Gerechtshof Arnhem-Leeuwarden, 20-06-2017, ECLI:NL:GHARL:2017:5292, 200.212.969/01
Gerechtshof Arnhem-Leeuwarden, 20-06-2017, ECLI:NL:GHARL:2017:5292, 200.212.969/01
Gegevens
- Instantie
- Gerechtshof Arnhem-Leeuwarden
- Datum uitspraak
- 20 juni 2017
- Datum publicatie
- 28 juni 2017
- ECLI
- ECLI:NL:GHARL:2017:5292
- Zaaknummer
- 200.212.969/01
Inhoudsindicatie
Ondertoezichtstelling van ongeboren kind.
Uitspraak
locatie Leeuwarden
afdeling civiel recht
zaaknummer gerechtshof 200.212.969/01
(zaaknummers rechtbank Midden-Nederland C/16/432556 / JL RK 17-99 en C/16/431059 / JL RK 17-31)
beschikking van 20 juni 2017
inzake
[verzoekster] ,
wonende te [A] , verzoekster in hoger beroep,
verder te noemen: de moeder,
advocaat: mr. M. Nieuwendijk te Almere,
en
de raad voor de kinderbescherming,
gevestigd te Utrecht,
verweerder in hoger beroep,
verder te noemen: de raad,
en
de William Schrikker Stichting Jeugdbescherming en Jeugdreclassering,
gevestigd te Amsterdam,
verweerster in hoger beroep,
verder te noemen: de GI.
Als overige belanghebbenden zijn aangemerkt:
de pleegouders van [de minderjarige] ,
wonende op een geheim adres,
verder te noemen: de pleegouders.
1 Het geding in eerste aanleg
Het hof verwijst voor het geding in eerste aanleg naar de beschikking van de rechtbank Midden-Nederland, zittingsplaats Almere, van 16 februari 2017, uitgesproken onder voormeld zaaknummer.
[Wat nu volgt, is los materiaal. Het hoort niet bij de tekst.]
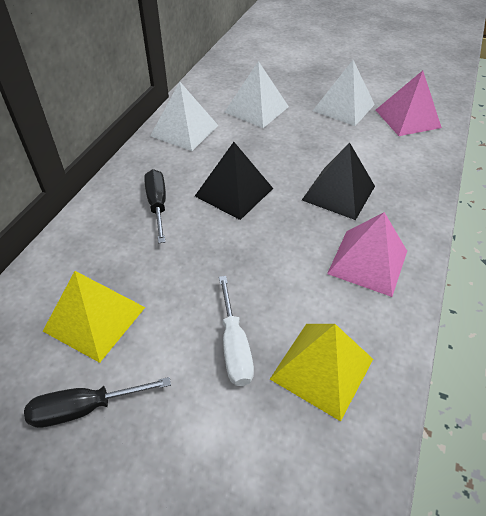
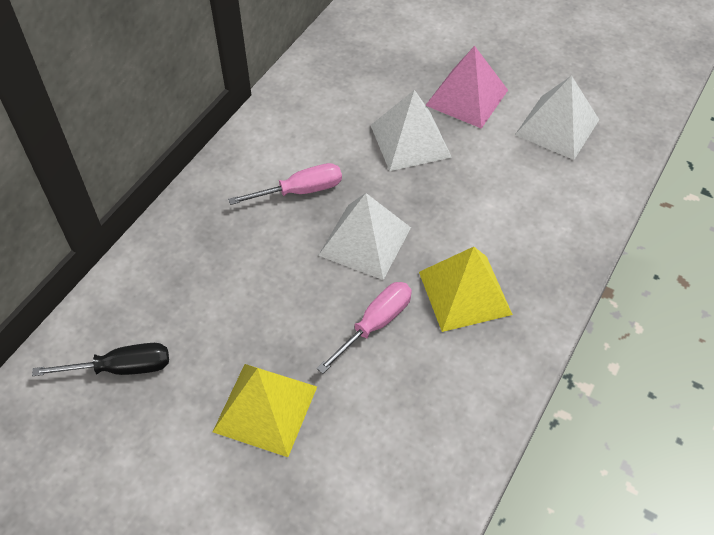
black pyramid: [195,142,273,220] [302,143,375,220] = 2 -> none = 0
black screwdriver: [24,377,171,428] [144,169,166,243] = 2 -> [32,343,169,376] = 1
pink pyramid: [327,212,407,297] [376,70,442,136] = 2 -> [426,46,508,129] = 1
pink screwdriver: none = 0 -> [228,163,342,205] [317,282,412,374] = 2
white screwdriver: [219,276,254,386] = 1 -> none = 0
2 Het geding in hoger beroep
Het verloop van de procedure blijkt uit:
- het beroepschrift met productie(s), ingekomen op 31 maart 2017;
- het verweerschrift van de GI met productie(s).
De mondelinge behandeling heeft op 1 mei 2017 plaatsgevonden. De moeder is in persoon verschenen, bijgestaan door haar advocaat. Namens de raad is mevrouw [B] verschenen. Namens de GI is de heer [C] verschenen. Voorts is als informant verschenen de vader van het ongeboren kind, de heer [D] (verder te noemen: [D] ).
3 De vaststaande feiten
De moeder (20 jaar) heeft een zoon, [de minderjarige] , geboren [in] 2015 (verder te noemen: [de minderjarige] ). De moeder oefent alleen het gezag over [de minderjarige] uit. De biologische vader van [de minderjarige] is niet in beeld.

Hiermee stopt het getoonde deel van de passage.